Берлингуэр выступил на Совещании 11 июня
и в своей речи заявил, что само понятие интернационализма переживает кризис и что у него большие сомнения в теоретической обоснованности заключительного коммюнике, которое носит слишком ярко выраженный пропагандистский характер. Эту речь перепечатывают многие итальянские и европейские газеты, которые относят ее к разряду сенсационных: по их мнению, еще никогда никто из представителей иностранных коммунистических партий не произносил в Москве таких резких слов. Когда Винчини рассказывал Дину о реакции публики, собравшейся в Кремлевском дворце съездов, на слова Берлингуэра, он буквально захлебывался от восторга:– Ты бы видел лица некоторых людей в зале – они были в шоке!
– И вы считаете, что это благо? – спросил Дин.
– Безусловно! – голосом, полным решимости, ответил Винчини. – Мы должны показать Москве, что советская модель построения социализма неприемлема для стран развитого капитализма. Мы не должны и не будем слепо следовать тем догмам, которые проповедует Москва. Надо переосмыслить опыт Советского Союза, и это переосмысление должно основываться на новом понимании соотношений между социализмом и демократией, требующей многопартийной системы, которая допускает сменяемость власти, чередование правящих политических сил.
– А вы не боитесь, что конфронтация с Москвой приведет к еще большему расколу в коммунистическом движении? – выслушав страстный монолог собеседника, спросил Дин.
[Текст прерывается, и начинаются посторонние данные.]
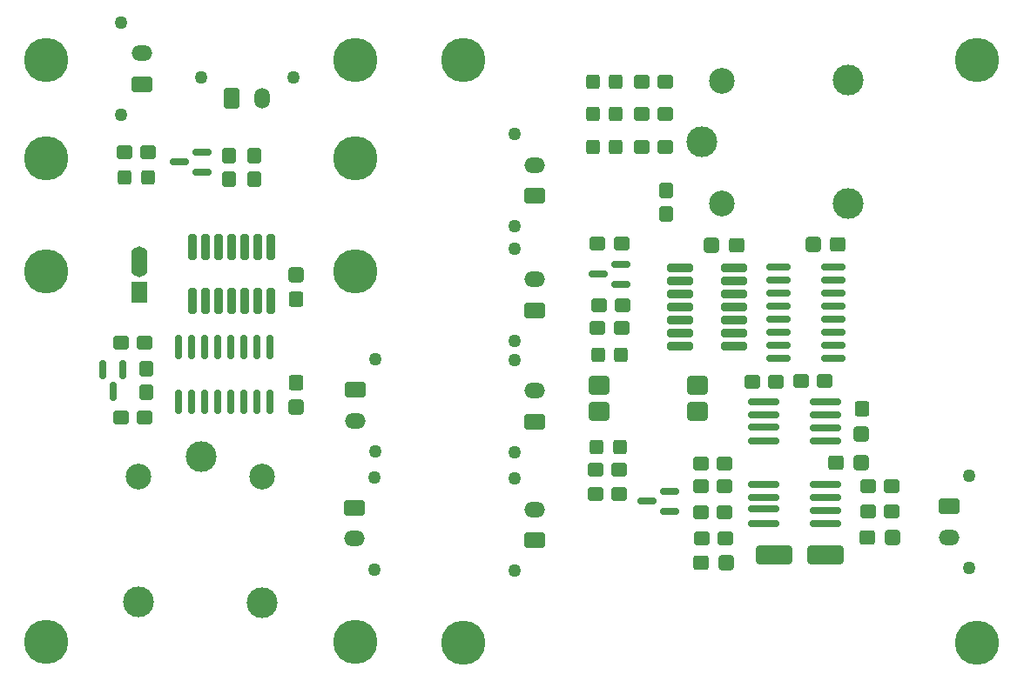
<source format=gbr>
%TF.GenerationSoftware,KiCad,Pcbnew,9.0.2*%
%TF.CreationDate,2025-09-30T17:54:07+08:00*%
%TF.ProjectId,IMD_TSMS_latch_logic,494d445f-5453-44d5-935f-6c617463685f,rev?*%
%TF.SameCoordinates,Original*%
%TF.FileFunction,Soldermask,Top*%
%TF.FilePolarity,Negative*%
%FSLAX46Y46*%
G04 Gerber Fmt 4.6, Leading zero omitted, Abs format (unit mm)*
G04 Created by KiCad (PCBNEW 9.0.2) date 2025-09-30 17:54:07*
%MOMM*%
%LPD*%
G01*
G04 APERTURE LIST*
G04 Aperture macros list*
%AMRoundRect*
0 Rectangle with rounded corners*
0 $1 Rounding radius*
0 $2 $3 $4 $5 $6 $7 $8 $9 X,Y pos of 4 corners*
0 Add a 4 corners polygon primitive as box body*
4,1,4,$2,$3,$4,$5,$6,$7,$8,$9,$2,$3,0*
0 Add four circle primitives for the rounded corners*
1,1,$1+$1,$2,$3*
1,1,$1+$1,$4,$5*
1,1,$1+$1,$6,$7*
1,1,$1+$1,$8,$9*
0 Add four rect primitives between the rounded corners*
20,1,$1+$1,$2,$3,$4,$5,0*
20,1,$1+$1,$4,$5,$6,$7,0*
20,1,$1+$1,$6,$7,$8,$9,0*
20,1,$1+$1,$8,$9,$2,$3,0*%
G04 Aperture macros list end*
%ADD10C,4.300000*%
%ADD11RoundRect,0.278125X0.474375X0.389375X-0.474375X0.389375X-0.474375X-0.389375X0.474375X-0.389375X0*%
%ADD12RoundRect,0.150000X0.750000X0.150000X-0.750000X0.150000X-0.750000X-0.150000X0.750000X-0.150000X0*%
%ADD13C,3.000000*%
%ADD14C,2.500000*%
%ADD15RoundRect,0.278125X-0.474375X-0.389375X0.474375X-0.389375X0.474375X0.389375X-0.474375X0.389375X0*%
%ADD16RoundRect,0.293478X0.381522X0.406522X-0.381522X0.406522X-0.381522X-0.406522X0.381522X-0.406522X0*%
%ADD17RoundRect,0.120600X-0.281400X1.111400X-0.281400X-1.111400X0.281400X-1.111400X0.281400X1.111400X0*%
%ADD18RoundRect,0.122100X-0.284900X1.109900X-0.284900X-1.109900X0.284900X-1.109900X0.284900X1.109900X0*%
%ADD19RoundRect,0.305575X0.460025X0.412525X-0.460025X0.412525X-0.460025X-0.412525X0.460025X-0.412525X0*%
%ADD20RoundRect,0.308511X0.457089X0.416489X-0.457089X0.416489X-0.457089X-0.416489X0.457089X-0.416489X0*%
%ADD21C,1.270000*%
%ADD22RoundRect,0.250001X-0.759999X0.499999X-0.759999X-0.499999X0.759999X-0.499999X0.759999X0.499999X0*%
%ADD23O,2.020000X1.500000*%
%ADD24RoundRect,0.278125X0.389375X-0.474375X0.389375X0.474375X-0.389375X0.474375X-0.389375X-0.474375X0*%
%ADD25RoundRect,0.250001X0.759999X-0.499999X0.759999X0.499999X-0.759999X0.499999X-0.759999X-0.499999X0*%
%ADD26RoundRect,0.150000X-1.350000X-0.150000X1.350000X-0.150000X1.350000X0.150000X-1.350000X0.150000X0*%
%ADD27RoundRect,0.150000X-1.337500X-0.150000X1.337500X-0.150000X1.337500X0.150000X-1.337500X0.150000X0*%
%ADD28R,1.600000X2.000000*%
%ADD29O,1.600000X3.000000*%
%ADD30RoundRect,0.250001X-0.499999X-0.759999X0.499999X-0.759999X0.499999X0.759999X-0.499999X0.759999X0*%
%ADD31O,1.500000X2.020000*%
%ADD32RoundRect,0.249999X-0.750001X-0.640001X0.750001X-0.640001X0.750001X0.640001X-0.750001X0.640001X0*%
%ADD33RoundRect,0.150000X-0.150000X0.750000X-0.150000X-0.750000X0.150000X-0.750000X0.150000X0.750000X0*%
%ADD34RoundRect,0.278125X-0.389375X0.474375X-0.389375X-0.474375X0.389375X-0.474375X0.389375X0.474375X0*%
%ADD35RoundRect,0.305575X-0.460025X-0.412525X0.460025X-0.412525X0.460025X0.412525X-0.460025X0.412525X0*%
%ADD36RoundRect,0.308511X-0.457089X-0.416489X0.457089X-0.416489X0.457089X0.416489X-0.457089X0.416489X0*%
%ADD37RoundRect,0.150000X-0.150000X1.000000X-0.150000X-1.000000X0.150000X-1.000000X0.150000X1.000000X0*%
%ADD38RoundRect,0.151250X-0.151250X0.998750X-0.151250X-0.998750X0.151250X-0.998750X0.151250X0.998750X0*%
%ADD39RoundRect,0.148750X-0.148750X1.001250X-0.148750X-1.001250X0.148750X-1.001250X0.148750X1.001250X0*%
%ADD40RoundRect,0.120600X-1.111400X-0.281400X1.111400X-0.281400X1.111400X0.281400X-1.111400X0.281400X0*%
%ADD41RoundRect,0.122100X-1.109900X-0.284900X1.109900X-0.284900X1.109900X0.284900X-1.109900X0.284900X0*%
%ADD42RoundRect,0.250000X-1.500000X-0.650000X1.500000X-0.650000X1.500000X0.650000X-1.500000X0.650000X0*%
%ADD43RoundRect,0.305575X-0.412525X0.460025X-0.412525X-0.460025X0.412525X-0.460025X0.412525X0.460025X0*%
%ADD44RoundRect,0.308511X-0.416489X0.457089X-0.416489X-0.457089X0.416489X-0.457089X0.416489X0.457089X0*%
%ADD45RoundRect,0.305575X0.412525X-0.460025X0.412525X0.460025X-0.412525X0.460025X-0.412525X-0.460025X0*%
%ADD46RoundRect,0.308511X0.416489X-0.457089X0.416489X0.457089X-0.416489X0.457089X-0.416489X-0.457089X0*%
%ADD47RoundRect,0.150000X-1.000000X-0.150000X1.000000X-0.150000X1.000000X0.150000X-1.000000X0.150000X0*%
%ADD48RoundRect,0.151250X-0.998750X-0.151250X0.998750X-0.151250X0.998750X0.151250X-0.998750X0.151250X0*%
%ADD49RoundRect,0.148750X-1.001250X-0.148750X1.001250X-0.148750X1.001250X0.148750X-1.001250X0.148750X0*%
G04 APERTURE END LIST*
D10*
%TO.C,H12*%
X115000000Y-85000000D03*
%TD*%
D11*
%TO.C,R5*%
X167157500Y-116882500D03*
X164852500Y-116882500D03*
%TD*%
%TO.C,R17*%
X145152500Y-83850000D03*
X142847500Y-83850000D03*
%TD*%
D12*
%TO.C,Q5*%
X145605000Y-119300000D03*
X145605000Y-117400000D03*
X143405000Y-118350000D03*
%TD*%
D13*
%TO.C,K1*%
X148755000Y-83350000D03*
D14*
X150705000Y-89400000D03*
D13*
X162905000Y-89400000D03*
X162955000Y-77350000D03*
D14*
X150705000Y-77400000D03*
%TD*%
D15*
%TO.C,R10*%
X138597500Y-101467500D03*
X140902500Y-101467500D03*
%TD*%
D16*
%TO.C,D6*%
X140375000Y-77500000D03*
X138125000Y-77500000D03*
%TD*%
D12*
%TO.C,Q2*%
X100100000Y-86285000D03*
X100100000Y-84385000D03*
X97900000Y-85335000D03*
%TD*%
D15*
%TO.C,R12*%
X138352500Y-115317500D03*
X140657500Y-115317500D03*
%TD*%
D11*
%TO.C,R19*%
X145152500Y-77533552D03*
X142847500Y-77533552D03*
%TD*%
D12*
%TO.C,Q6*%
X140850000Y-97200000D03*
X140850000Y-95300000D03*
X138650000Y-96250000D03*
%TD*%
D17*
%TO.C,U4*%
X106810000Y-93630000D03*
X105540000Y-93630000D03*
X104270000Y-93630000D03*
X103000000Y-93630000D03*
X101730000Y-93630000D03*
X100460000Y-93630000D03*
X99190000Y-93630000D03*
X99190000Y-98870000D03*
D18*
X100455000Y-98870000D03*
D17*
X101730000Y-98870000D03*
X103000000Y-98870000D03*
X104270000Y-98870000D03*
X105540000Y-98870000D03*
X106810000Y-98870000D03*
%TD*%
D19*
%TO.C,C6*%
X161970600Y-93356900D03*
D20*
X159539400Y-93350000D03*
%TD*%
D10*
%TO.C,H1*%
X175502500Y-132120000D03*
%TD*%
D15*
%TO.C,R1*%
X164852500Y-119317500D03*
X167157500Y-119317500D03*
%TD*%
D21*
%TO.C,J8*%
X116960000Y-104500000D03*
X116960000Y-113500000D03*
D22*
X115000000Y-107500000D03*
D23*
X115000000Y-110500000D03*
%TD*%
D11*
%TO.C,R23*%
X150907500Y-116882500D03*
X148602500Y-116882500D03*
%TD*%
D24*
%TO.C,R20*%
X105217500Y-86987500D03*
X105217500Y-84682500D03*
%TD*%
D21*
%TO.C,J7*%
X130540000Y-102750000D03*
X130540000Y-93750000D03*
D25*
X132500000Y-99750000D03*
D23*
X132500000Y-96750000D03*
%TD*%
D10*
%TO.C,H11*%
X85000000Y-85000000D03*
%TD*%
D26*
%TO.C,U6*%
X154755000Y-108695000D03*
X154755000Y-109965000D03*
D27*
X154742500Y-111100000D03*
D26*
X154755000Y-112505000D03*
X160755000Y-112505000D03*
X160755000Y-111235000D03*
X160755000Y-109965000D03*
X160755000Y-108695000D03*
%TD*%
D28*
%TO.C,C8*%
X94000000Y-98000000D03*
D29*
X94000000Y-95000000D03*
%TD*%
D24*
%TO.C,R22*%
X145217500Y-90402500D03*
X145217500Y-88097500D03*
%TD*%
D11*
%TO.C,R3*%
X140902500Y-93282500D03*
X138597500Y-93282500D03*
%TD*%
D21*
%TO.C,SW1*%
X130477500Y-125132500D03*
X130477500Y-116132500D03*
D25*
X132437500Y-122132500D03*
D23*
X132437500Y-119132500D03*
%TD*%
D21*
%TO.C,J6*%
X100000000Y-77125000D03*
X109000000Y-77125000D03*
D30*
X103000000Y-79085000D03*
D31*
X106000000Y-79085000D03*
%TD*%
D32*
%TO.C,U5*%
X138740000Y-107080000D03*
X138740000Y-109620000D03*
X148270000Y-109620000D03*
X148270000Y-107080000D03*
%TD*%
D10*
%TO.C,H10*%
X115000000Y-75370000D03*
%TD*%
D21*
%TO.C,J3*%
X130545000Y-91600000D03*
X130545000Y-82600000D03*
D25*
X132505000Y-88600000D03*
D23*
X132505000Y-85600000D03*
%TD*%
D15*
%TO.C,R26*%
X92262500Y-102912500D03*
X94567500Y-102912500D03*
%TD*%
D21*
%TO.C,J9*%
X116875000Y-116000000D03*
X116875000Y-125000000D03*
D22*
X114915000Y-119000000D03*
D23*
X114915000Y-122000000D03*
%TD*%
D19*
%TO.C,C5*%
X152070600Y-93471900D03*
D20*
X149639400Y-93465000D03*
%TD*%
D11*
%TO.C,R7*%
X150907500Y-119382500D03*
X148602500Y-119382500D03*
%TD*%
%TO.C,R21*%
X94902500Y-84367500D03*
X92597500Y-84367500D03*
%TD*%
D10*
%TO.C,H3*%
X125502500Y-75370000D03*
%TD*%
%TO.C,H4*%
X175502500Y-75370000D03*
%TD*%
D33*
%TO.C,Q3*%
X92397500Y-105497500D03*
X90497500Y-105497500D03*
X91447500Y-107697500D03*
%TD*%
D34*
%TO.C,R27*%
X94730000Y-105445000D03*
X94730000Y-107750000D03*
%TD*%
D10*
%TO.C,H7*%
X85000000Y-132000000D03*
%TD*%
D35*
%TO.C,C2*%
X148636900Y-124343100D03*
D36*
X151068100Y-124350000D03*
%TD*%
D35*
%TO.C,C1*%
X164789400Y-121843100D03*
D36*
X167220600Y-121850000D03*
%TD*%
D35*
%TO.C,C9*%
X161789400Y-114593100D03*
D36*
X164220600Y-114600000D03*
%TD*%
D37*
%TO.C,U3*%
X106695000Y-103350000D03*
X105425000Y-103350000D03*
X104155000Y-103350000D03*
X102885000Y-103350000D03*
X101615000Y-103350000D03*
D38*
X100347500Y-103350000D03*
D37*
X99075000Y-103350000D03*
X97805000Y-103350000D03*
X97805000Y-108650000D03*
X99075000Y-108650000D03*
X100345000Y-108650000D03*
X101615000Y-108650000D03*
X102885000Y-108650000D03*
D39*
X104152500Y-108650000D03*
D37*
X105425000Y-108650000D03*
X106695000Y-108650000D03*
%TD*%
D15*
%TO.C,R24*%
X148692500Y-121952500D03*
X150997500Y-121952500D03*
%TD*%
D21*
%TO.C,J4*%
X174755000Y-115850000D03*
X174755000Y-124850000D03*
D22*
X172795000Y-118850000D03*
D23*
X172795000Y-121850000D03*
%TD*%
D40*
%TO.C,U1*%
X146605000Y-95655000D03*
X146605000Y-96925000D03*
X146605000Y-98195000D03*
X146605000Y-99465000D03*
X146605000Y-100735000D03*
X146605000Y-102005000D03*
X146605000Y-103275000D03*
X151845000Y-103275000D03*
D41*
X151845000Y-102010000D03*
D40*
X151845000Y-100735000D03*
X151845000Y-99465000D03*
X151845000Y-98195000D03*
X151845000Y-96925000D03*
X151845000Y-95655000D03*
%TD*%
D11*
%TO.C,R25*%
X141000000Y-99250000D03*
X138695000Y-99250000D03*
%TD*%
D16*
%TO.C,D7*%
X94875000Y-86835000D03*
X92625000Y-86835000D03*
%TD*%
D10*
%TO.C,H2*%
X125502500Y-132120000D03*
%TD*%
D13*
%TO.C,K2*%
X100000000Y-114000000D03*
D14*
X93950000Y-115950000D03*
D13*
X93950000Y-128150000D03*
X106000000Y-128200000D03*
D14*
X105950000Y-115950000D03*
%TD*%
D15*
%TO.C,R9*%
X148597500Y-114685000D03*
X150902500Y-114685000D03*
%TD*%
D10*
%TO.C,H9*%
X85000000Y-96000000D03*
%TD*%
D26*
%TO.C,IC1*%
X154755000Y-116695000D03*
X154755000Y-117965000D03*
D27*
X154742500Y-119100000D03*
D26*
X154755000Y-120505000D03*
X160755000Y-120505000D03*
X160755000Y-119235000D03*
X160755000Y-117965000D03*
X160755000Y-116695000D03*
%TD*%
D10*
%TO.C,H5*%
X115000000Y-132000000D03*
%TD*%
D15*
%TO.C,R2*%
X153597500Y-106717500D03*
X155902500Y-106717500D03*
%TD*%
D11*
%TO.C,R8*%
X140657500Y-117632500D03*
X138352500Y-117632500D03*
%TD*%
D21*
%TO.C,J1*%
X130545000Y-113600000D03*
X130545000Y-104600000D03*
D25*
X132505000Y-110600000D03*
D23*
X132505000Y-107600000D03*
%TD*%
D16*
%TO.C,D5*%
X140375000Y-80640000D03*
X138125000Y-80640000D03*
%TD*%
%TO.C,D3*%
X140727500Y-113067500D03*
X138477500Y-113067500D03*
%TD*%
D42*
%TO.C,D1*%
X155755000Y-123600000D03*
X160755000Y-123600000D03*
%TD*%
D43*
%TO.C,C10*%
X164261900Y-109384400D03*
D44*
X164255000Y-111815600D03*
%TD*%
D11*
%TO.C,R14*%
X160657500Y-106632500D03*
X158352500Y-106632500D03*
%TD*%
%TO.C,R18*%
X145152500Y-80673552D03*
X142847500Y-80673552D03*
%TD*%
D15*
%TO.C,R28*%
X92262500Y-110162500D03*
X94567500Y-110162500D03*
%TD*%
D45*
%TO.C,C4*%
X109243100Y-98715600D03*
D46*
X109250000Y-96284400D03*
%TD*%
D43*
%TO.C,C7*%
X109256900Y-106784400D03*
D44*
X109250000Y-109215600D03*
%TD*%
D21*
%TO.C,J5*%
X92290000Y-80750000D03*
X92290000Y-71750000D03*
D25*
X94250000Y-77750000D03*
D23*
X94250000Y-74750000D03*
%TD*%
D10*
%TO.C,H6*%
X115000000Y-96000000D03*
%TD*%
D16*
%TO.C,D2*%
X140880000Y-104100000D03*
X138630000Y-104100000D03*
%TD*%
D24*
%TO.C,R4*%
X102717500Y-86987500D03*
X102717500Y-84682500D03*
%TD*%
D16*
%TO.C,D4*%
X140375000Y-83850000D03*
X138125000Y-83850000D03*
%TD*%
D10*
%TO.C,H8*%
X85000000Y-75370000D03*
%TD*%
D47*
%TO.C,U2*%
X156205000Y-95520000D03*
X156205000Y-96790000D03*
X156205000Y-98060000D03*
X156205000Y-99330000D03*
X156205000Y-100600000D03*
D48*
X156205000Y-101867500D03*
D47*
X156205000Y-103140000D03*
X156205000Y-104410000D03*
X161505000Y-104410000D03*
X161505000Y-103140000D03*
X161505000Y-101870000D03*
X161505000Y-100600000D03*
X161505000Y-99330000D03*
D49*
X161505000Y-98062500D03*
D47*
X161505000Y-96790000D03*
X161505000Y-95520000D03*
%TD*%
M02*

</source>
– И кто это говорит? – не скрывая своего удивления, воскликнул Винчини. – Человек, который сам никогда не был трусом. Если всего бояться, то толку от этого будет мало. Ситуация складывается таким образом, что кто-то же должен показать советским руководителям, что они тоже могут ошибаться. Взять ту же классовую борьбу, которую они проецируют даже на вопросы мировой политики. Да сколько можно! Мир меняется, и мы должны меняться вместе с ним. Надо искать объединения с близкими нам по идеям партиями, чтобы вместе с ними трансформировать капиталистическое общество. Если мы не сумеем этого понять, то мы окажемся в глубоком кризисе и рухнем вместе с Советским Союзом.
– Вы считаете, что он может рухнуть? – удивился Дин.
– Если в Москве будут править догматики, то подобный исход очевиден.
– Но если рухнет Советский Союз, то что станет с мировым коммунистическим движением?
– А вот оно выживет, если, повторяю, сумеет распрощаться с теми догмами, которые успели опутать его, как цепи некогда опутывали рабов на галерах.